The reason, it becomes clear soon enough, that he has to be home by sundown each evening, is that not everyone has died. There are strange, mutated human beings living in the darkness. Like vampires, they die in the sunlight, and therefore the daylight hours are perfectly safe for Smith and the dog Sam. Like the volleyball in Castaway, Sam becomes a very human character in the film, like a child who can’t speak. He helps Smith with his work - which is, basically, finding a cure for the virus. Because he is immune to it himself, he uses his blood to try to cure the infected mutants, which he captures by means of snares and traps, the kind one might lay for rabbits as a third-grade boy scout. He then takes them back to his underground lab and injects them with…something…that might cure them. All very experimental, all very high-tech.

But of course, something has to go wrong. And I don’t want to divulge the end of the movie, so I won’t say exactly what it is that goes wrong.

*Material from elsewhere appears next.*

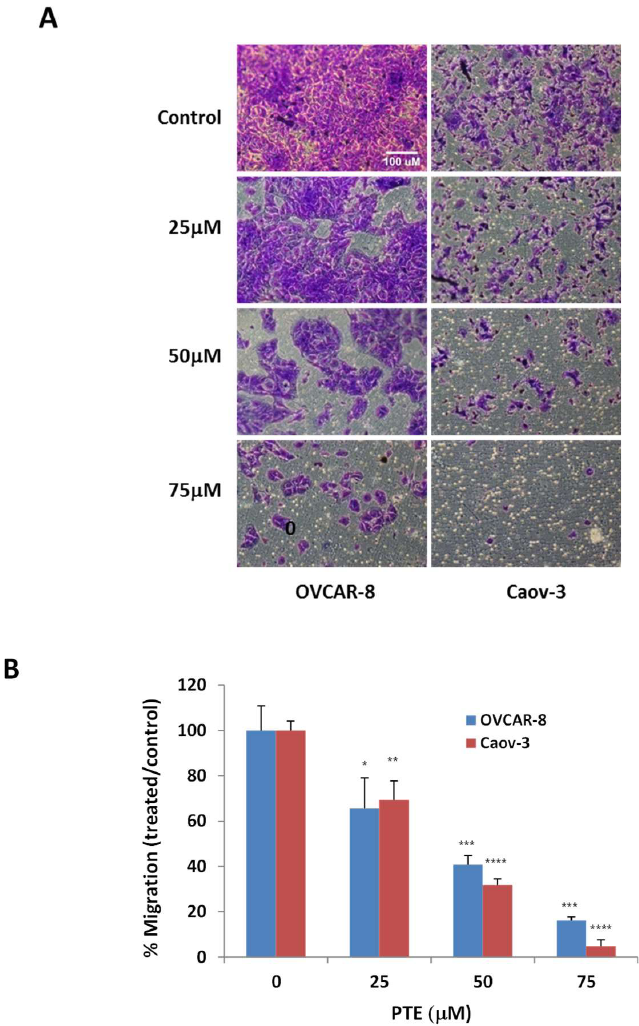
Figure 4. Pterostilbene inhibits cell migration. OVCAR-8 and Caov-3 cells were placed in the upper chamber of a transwell in the presence of various concentrations of PTE. Migrated cells were quantified 2 days after incubation. ( A ) Representative fields of migration for OVCAR-8 and Caov-3 cells. ( B ) The quantification of migration. Data were expressed as a ratio to vehicle control. Results are representative of 3 or more experiments, each with 3 or more replicates. *, p < 0.05, **, p < 0.005, ***, p < 0.0005, ****, p < 0.0001, versus control treated with vehicle.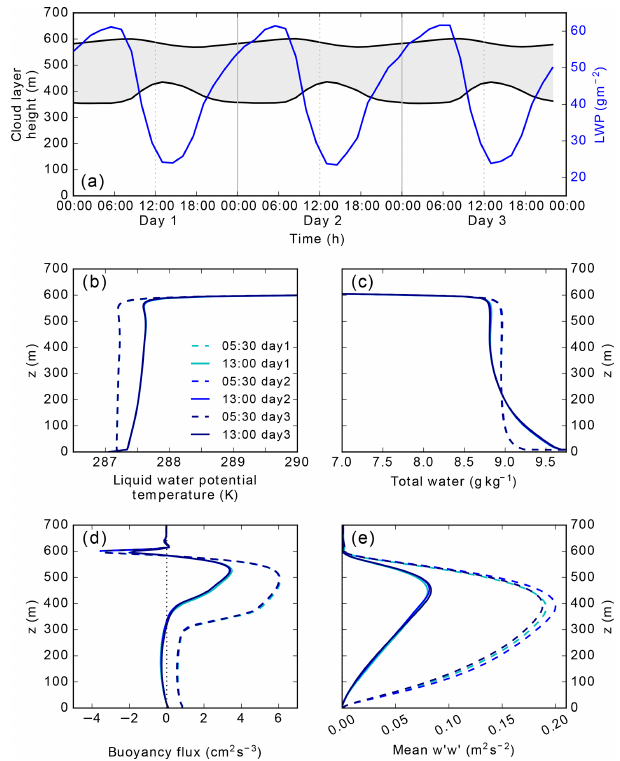
Figure 3. Evolution of domain averaged cloud properties in the no- aerosol simulation including (a) cloud top and base (black lines; left axis), liquid water path (blue line; right axis), and vertical profiles taken at 05:30 (dashed lines) and 13:00 (solid lines) on each day for (b) liquid water potential temperature, (c) total water mass mixing ratio, (d) buoyancy flux, and (e) the variance in vertical velocity w (cid:48) w (cid:48)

But I will say it involves mutants, since that seems obvious, and it involves Will Smith, since that too is obvious. He behaves, toward the end of the film, exactly the way I expect I would behave were I utterly alone save for a dog for three long years. There are some good action scenes, and the mutants are suitably scary. They do seem old-hat by now, however. We have seen many similar scary mutants in movies like Blade II, The Descent, 28 Days Later, and so forth. But they work, and they serve their purpose, so I really can’t complain.

There are some problems with the plot. How come his house still has electricity so many years after the world disappeared? How do his various cars seem to have an endless supply of gas? How come he has those massive steel doors protecting every possible entry into his house, yet the mutants can so easily break in at the appropriate moments? How do the mutants remember where he lives when the time comes? And how can he have the lights on in his house at night if he is afraid those mutants may discover where he lives? Furthermore, if his lab is in the basement of his house, how can daylight get down there to protect people from the mutants when the need arises? And most of those deer-in-the-city shots are very obviously (and therefore poorly) computer-generated.

All problematic, but in the end, irrelevant. As I said before, a movie with (basically) just one actor needs someone like Will Smith, who can make his way through scenes completely solo and still keep our attention. We enjoy this movie because we enjoy Will Smith, plain and simple. And despite the fact I have seen it many times before, despite the problems involved, I did indeed enjoy this movie.